"Kurallara uyarak dünyanın en iyisi olacağını mı sanıyorsun? Bu acımasız dünya seni yiyip bitirecek." Melia yüzünde bir gülümsemeyle sordu.
"Ve her zaman zaferinden %100 emin olduğunda oynamakla dünyanın en iyilerinden biri olacağını mı sanıyorsun? Bu acımasız dünya seni yiyip bitirecek."
Nux karşılık verdi.
Melia güldü.
Nux da gülümsedi.
Sonunda Melia derin bir nefes aldı,
Nux'un gözlerine baktı ve sonra pes etti.
"Sen kendin söyledin, Nux.
Sen özelsin.
Ve öylesin de.
Sadece İmparator Aşaması Kültivatörken 8 Yıldız Canavarı yenebiliyorsun.
Bu benim hayal bile edemeyeceğim bir şey.
Bu nedenle, adil olması için imparator aşaması gücümü sınırlayarak seninle savaşmayacağım, çünkü sana karşı kazanma şansım olmadığını biliyorum.
Aynı şekilde, gücümü Bilge Aşaması ile de sınırlamayacağım, çünkü dediğim gibi, sen zaten 8 Yıldız Canavarı yenebiliyorsun.
Bir lider olarak, üstün konumdayken kendimi dezavantajlı bir duruma sokamam. Ancak aynı zamanda, bir işe alım sorumlusu olarak, sana kiminle çalışacağını da göstermem gerekiyor, bu yüzden gücümle sana zorbalık yapmak da bir seçenek değil.
Bu yüzden burada yapabileceğim en iyi şey, ikimiz düello yaparken gücümü Erken Büyük Bilge Aşaması ile sınırlamak.
Savaş 5 dakika sürecek.
İkimiz de süre dolana kadar ayakta kalırsak, ben kaybederim.
Süre dolmadan beni yenerseniz, ben kaybederim.

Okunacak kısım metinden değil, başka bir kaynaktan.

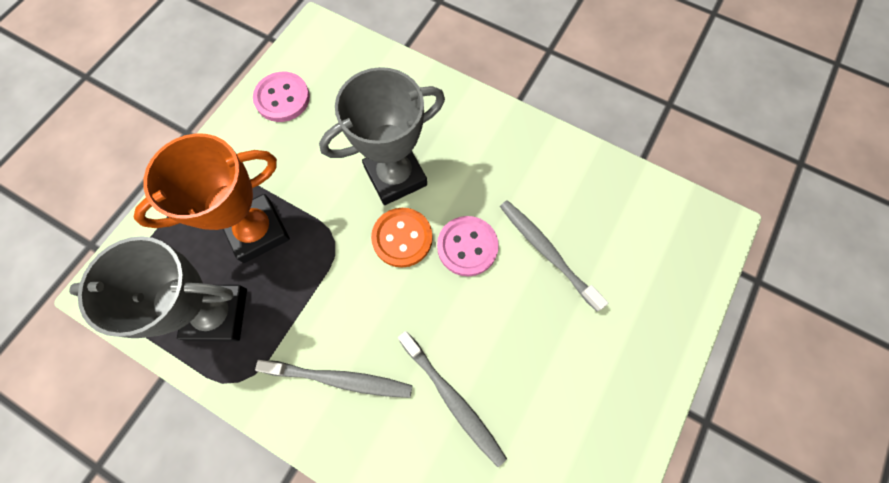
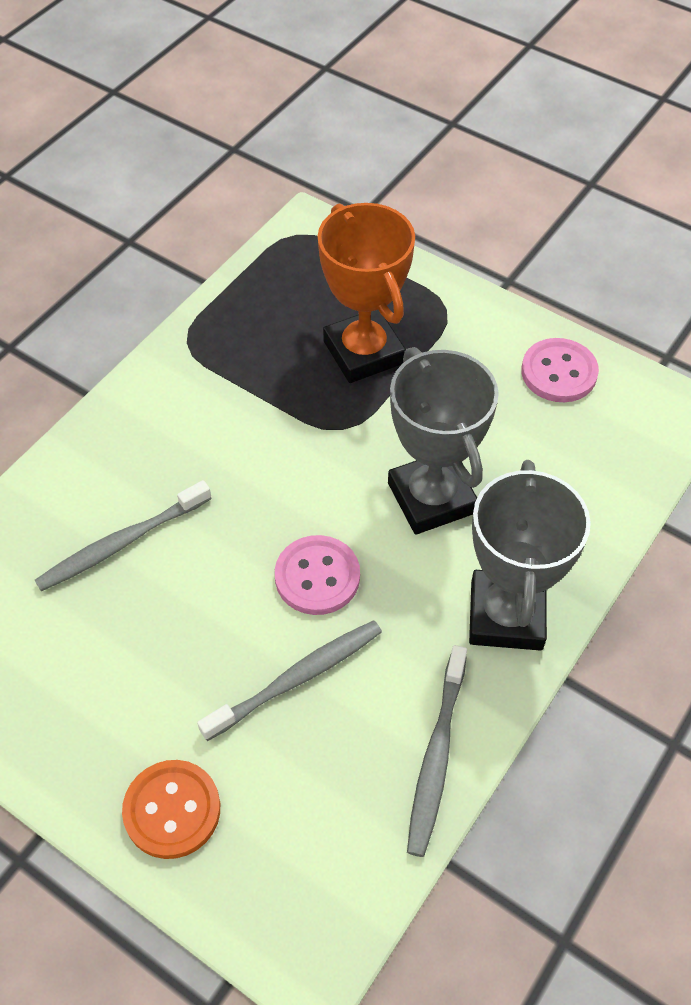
camera: 95 degrees right, 15 degrees down
(217, 314) = (265, 321): grey trophy -> grey trophy (506, 615)
(341, 379) = (169, 433): grey toothbrush -> grey toothbrush (436, 757)
(402, 238) = (338, 501): orange button -> orange button (172, 810)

Kazanmamın tek yolu, 5 dakika içinde seni yenmemdir.
Koşullar aynı olacak.
Kaybeden, kazananın tarafına geçer.
Ne dersin?
Hazır mısın?
"Söylemeliyim ki, Leydi Melia, oldukça utanmazsınız."
Nux, Melia'ya bir bakış attı ve konuştu.
"Bu sadece hedeflerime ulaşmak için ne kadar ileri gidebileceğimi gösterir," diye cevapladı Melia, yüzünde küçük bir gülümsemeyle.
Nux hafifçe gülümsedi.
Sonra eşlerine baktı.
"Ne yapacaksın?"
Ember telepatik bağlantıyı kullanarak sordu.

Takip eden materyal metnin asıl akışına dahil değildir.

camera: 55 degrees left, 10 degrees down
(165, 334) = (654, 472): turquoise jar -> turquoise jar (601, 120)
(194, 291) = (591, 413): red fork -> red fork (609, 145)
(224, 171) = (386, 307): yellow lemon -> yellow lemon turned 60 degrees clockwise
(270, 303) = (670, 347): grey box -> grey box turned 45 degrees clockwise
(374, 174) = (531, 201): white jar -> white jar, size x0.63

"Gücümü bu kadar erken ortaya çıkaracağımı düşünmemiştim. Hepinizi şaşırtmak için birkaç şey daha hazırlamak istiyordum."
Nux hafifçe gülümsedi.
"Onunla mücadele edecek misin?"
Amaya kaşlarını çattı.
Nux 8 Yıldız Canavarı yenebilirdi, evet, ancak vampirler farklıydı.

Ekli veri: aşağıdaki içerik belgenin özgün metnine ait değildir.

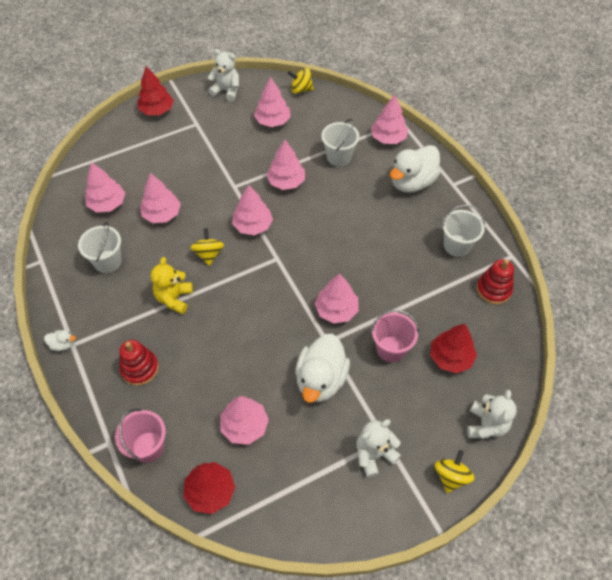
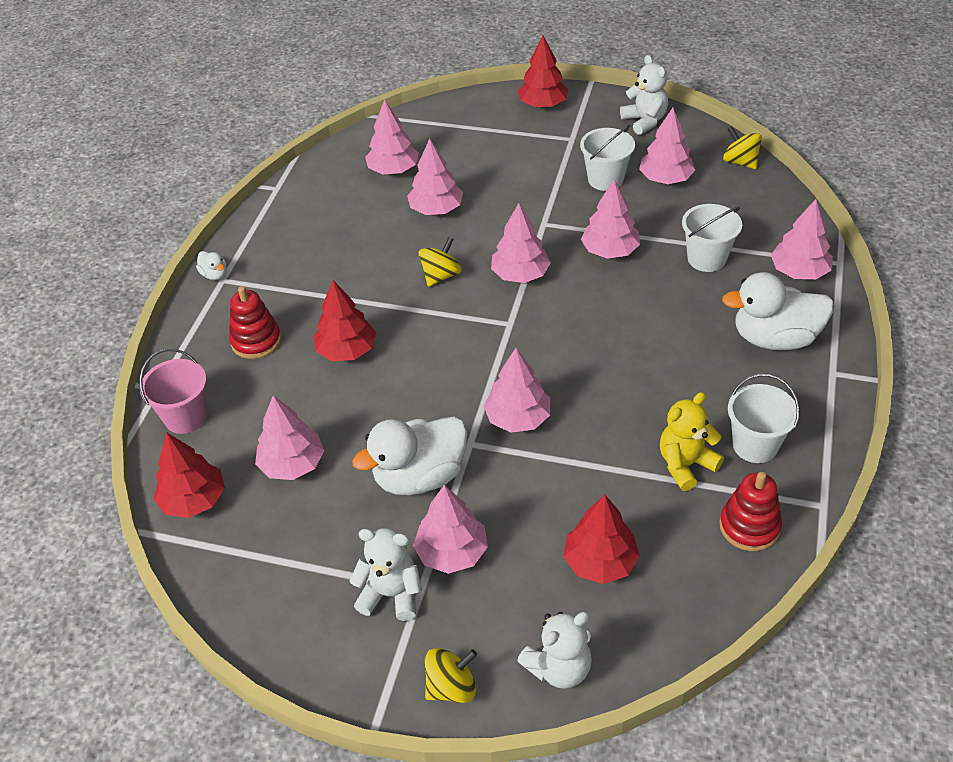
camera: 45 degrees right, 10 degrees down
(108, 261) = (335, 224): white bucket -> white bucket (605, 179)
(174, 298) = (359, 297): yellow teddy bear -> yellow teddy bear (685, 464)
(202, 336) = (347, 350): none -> red tree
(379, 407) = (452, 552): none -> pink tree
(391, 349) = (536, 501): pink bucket -> none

Onun bir Bilge değil, Büyük Bilge Kültivatörü olduğunu bir kenara bırakırsak, sadece bir Vampir olması bile dikkatli olmaları gerektiğini gösteriyordu.
Vampirler, onları zorlu rakipler yapan sayısız yeteneğe sahiptir, birkaç taktikle yenilebilecek basit zihinli canavarlar değildirler.
"Biraz fazla pervasız davranmıyor musun?"
Thyra konuştu.
"Katılıyorum, bunu kabul etmek için hiçbir nedenimiz yok. Geri dönebiliriz ve onun sözünü tutacağına inanıyorum."
Felberta da konuştu.
"Sözünü tutacağını biliyorum, meydan okumayı reddediyoruz, krallıktan uygun bir saygıyla eşlik edilecek. Ancak,
Bunu gerçekten kaçırmak istiyor musun?"
Nux karşılık verdi.
"Bir Zirve Büyük Bilge Vampir, üstelik asil bir Vampir. Kendisinden çok daha yüksek hedefleri olan ve bu hedefleri gerçekten ciddiye alan biri, klanımıza onun gibi birini katma şansımız var.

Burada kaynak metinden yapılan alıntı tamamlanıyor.